A proposta de mudanças nas regras de conteúdo local encaminhada pelo governo Lula à Câmara dos Deputados (o PL 3337/2024) acerta ao trazer uma política baseada em bonificação, e não numa lógica punitivista – ainda que membros da indústria de óleo e gás enxerguem necessidade de melhorias no texto.
Essa foi a tônica do painel “Política industrial para fornecedores do setor de petróleo e gás” durante o seminário de encerramento da Offshore Week 2024, realizado pela agência eixos nesta quarta (30/10).
Para o gerente Executivo de Política Industrial do IBP, Pedro Alem, o PL recém-apresentado pelo governo incorpora a lógica do incentivo trazida pelo Pedefor – programa de estímulo à competitividade da cadeia produtiva de óleo e gás lançado no fim do governo Dilma Rousseff, em 2016, mas revogado por Jair Bolsonaro (PL).
“A gente enxerga esse projeto como positivo. Ele traz elementos que permitem avançar para uma lógica de enxergar o portfólio e não enxergar exclusivamente, projeto a projeto, módulo a módulo, o que pode acabar gerando ineficiências”
“Então, você consegue trabalhar uma visão de como eu consigo ocupar a capacidade da indústria de uma forma mais racional”, comentou Alem.
O PL 3337/2024 autoriza a transferência de excedentes de conteúdo local entre contratos de concessão e partilha de produção vigentes. O argumento é que isso tem o potencial de conferir maior flexibilidade às decisões de investimentos e incentivar as companhias petrolíferas a realizarem investimentos em bens e serviços nacionais, ao invés de pagar multas pelo descumprimento de exigência contratual.
ABESPetro vê transferência com ressalvas
Na visão de Telmo Ghiorzi, presidente da ABESPetro, que representa as empresas da cadeia produtiva de óleo e gás offshore no Brasil, as cláusulas de conteúdo local se transformaram numa “bela indústria de multa, mas não gerou uma indústria capaz de ser exportadora” – à exceção dos fornecedores de equipamentos subsea.
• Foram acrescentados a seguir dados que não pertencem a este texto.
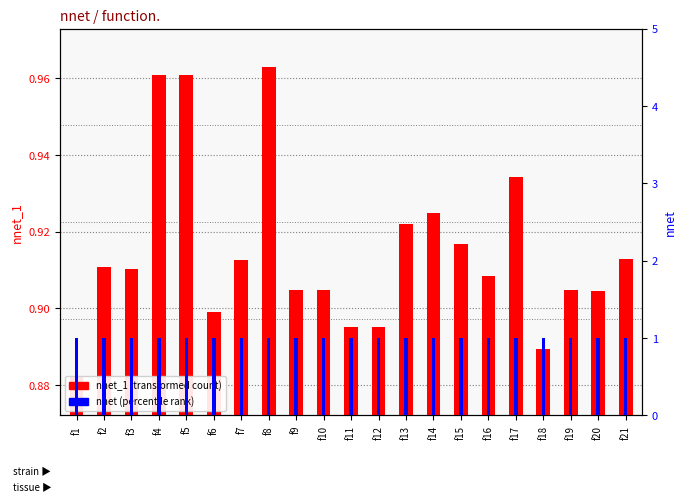

At which label does nnet_1 reach its minimum?

f1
O PL 3337/2024 acerta ao ir na direção da bonificação. Ele vê com ressalvas, porém, a possibilidade de transferência dos excedentes, dada a complexidade de operacionalização desse mecanismo.
“Quando você joga o conteúdo local excedente de um projeto em outro projeto, completamente diferente, de outra rodada, de outro assunto, de outra coisa, outro universo, outro contexto, esse jogo pode ser jogo de soma zero”, opina.
Ghiorzi defende que a indústria nacional precisa de uma política industrial para o setor de energia como um todo.
“De fato, há uma lacuna na política industrial do Brasil para a área de energia em geral, petróleo em particular”.
Firjan defende política de Estado
Para a gerente de Óleo e Gás da Firjan, Karine Fragoso, essa é uma carência histórica no Brasil.
“Nós temos uma cláusula de conteúdo local dentro de um contrato de concessão, mas não uma política que viabilize o operador que tem um compromisso de fazer conteúdo local a de fato realizar aquele compromisso dentro dos parâmetros de competitividade que vão colaborar altamente com o negócio dele e com o fortalecimento da indústria”
Karine Fragoso defende que o país precisa de uma política de Estado, e não que as iniciativas de fomento à cadeia produtiva do setor fiquem sob responsabilidade da Petrobras.
“A Petrobras não pode, não deve fazer política industrial neste momento e no futuro. Ela pode fazer o que ela entende que é importante para ela, ter uma indústria forte próxima dela, para poder atender as questões que são, muitas vezes, customizadas”
Segundo ela, o PL 3337/2024 é uma “boa proposta, mas que, obviamente, precisa ser melhor trabalhada”.
“Essa proposta tem que, de fato, observar alguns parâmetros para que a indústria seja beneficiária desse também benefício para os operadores”.
Sem novas reservas, indústria viverá de solavancos
Karine prega a necessidade de dar previsibilidade à cadeia produtiva. E destaca que o esforço na reposição de reservas é essencial para construção de uma demanda futura para a indústria.
“Se a gente não consegue construir reserva que vai, por si, construir demanda futura, a gente vai viver de solavancos, de picos e vales mais frequentes que deveríamos ter”.
Alem, do IBP, defende a necessidade de regularidade nos leilões de áreas exploratórias. Ele destaca que, apesar da grande quantidade de novas plataformas por entrar em operação nos próximos anos, o momento é de incertezas sobre a demanda por bens e serviços.
“Onde é que está a continuidade de demanda furando seis poços [exploratórios] ao ano?”